[P] Made a dataset but don't know what to do with it
A weekend project to collect NTSB and FAA final reports has created a unique, open-source aviation safety dataset.
A Reddit user's weekend curiosity about aviation safety has inadvertently created a potentially valuable resource for the AI and data science community. User AbdullahKhanSherwani set out to find an open-source dataset containing the text of final reports from major air crashes, like those from the NTSB (National Transportation Safety Board) or FAA (Federal Aviation Administration). Finding none, they began collecting and cleaning these official investigation documents, which detail causes, contributing factors, and safety recommendations. The project has now reached a crossroads: a structured dataset exists, but its most impactful application is unclear.

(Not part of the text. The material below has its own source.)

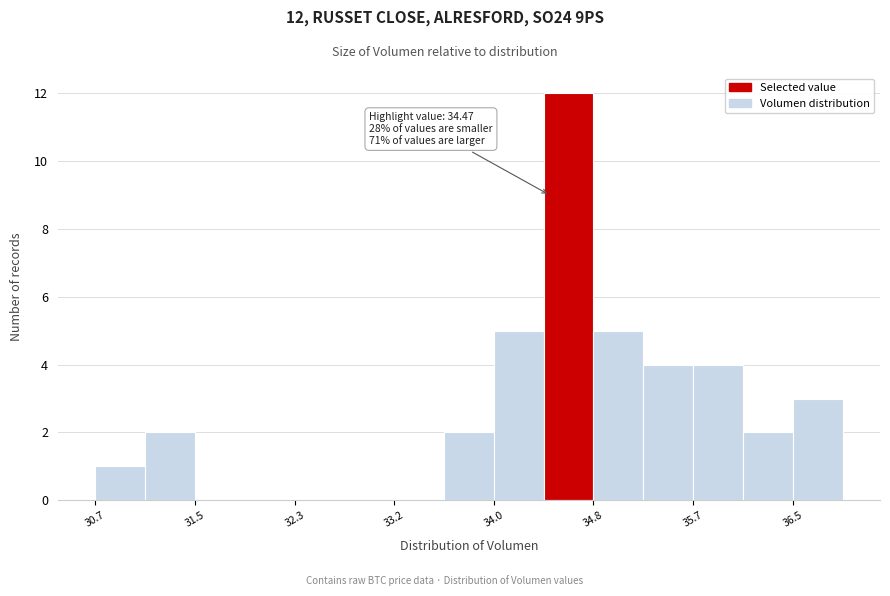

Which range on the x-axis has the tallest bar?

34.4 to 34.8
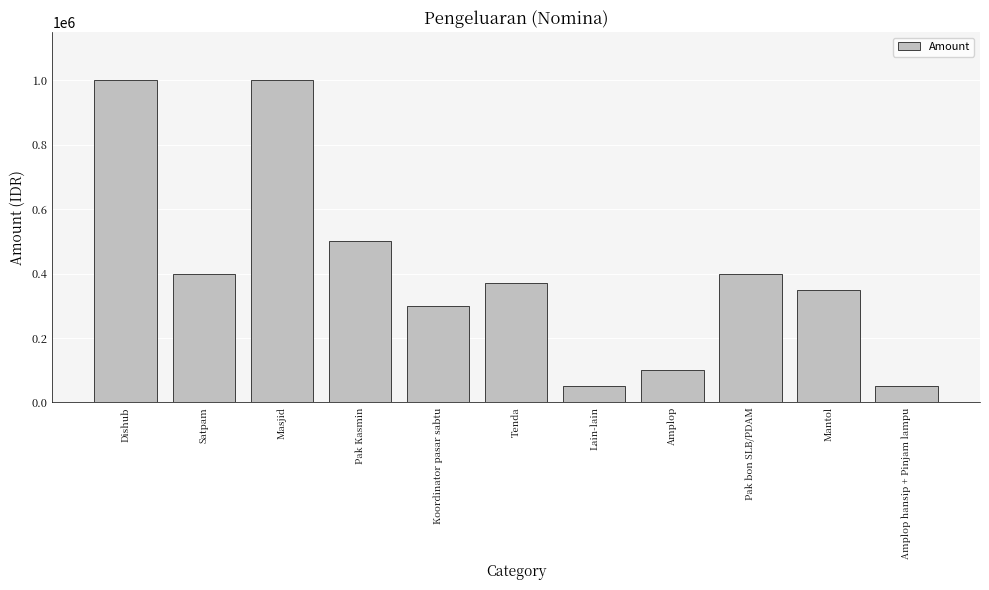

What is the greatest value displayed?

1000000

The creator has turned to the r/MachineLearning community to brainstorm practical AI implementations. Primary suggestions include building a RAG (Retrieval-Augmented Generation) system, which would allow aviation engineers, investigators, or journalists to query the corpus of past incidents for similar failures or recommendations. Other proposed uses involve fine-tuning a model for automated report summarization, sentiment analysis on safety culture, or temporal pattern recognition to identify recurring technical or human-factor issues across decades of aviation history. The project highlights a common gap in AI: the infrastructure (data) is built before the specific use case is fully defined.
- User created a first-of-its-kind open dataset of cleaned NTSB/FAA air crash final reports.
- The project is now in a 'solution seeking a problem' phase, with the creator crowdsourcing AI use cases.
- Top community suggestion is to build a RAG system for querying historical incident patterns and safety recommendations.
Why It Matters
Demonstrates the value of niche public datasets for AI safety research and the importance of defining use cases before building.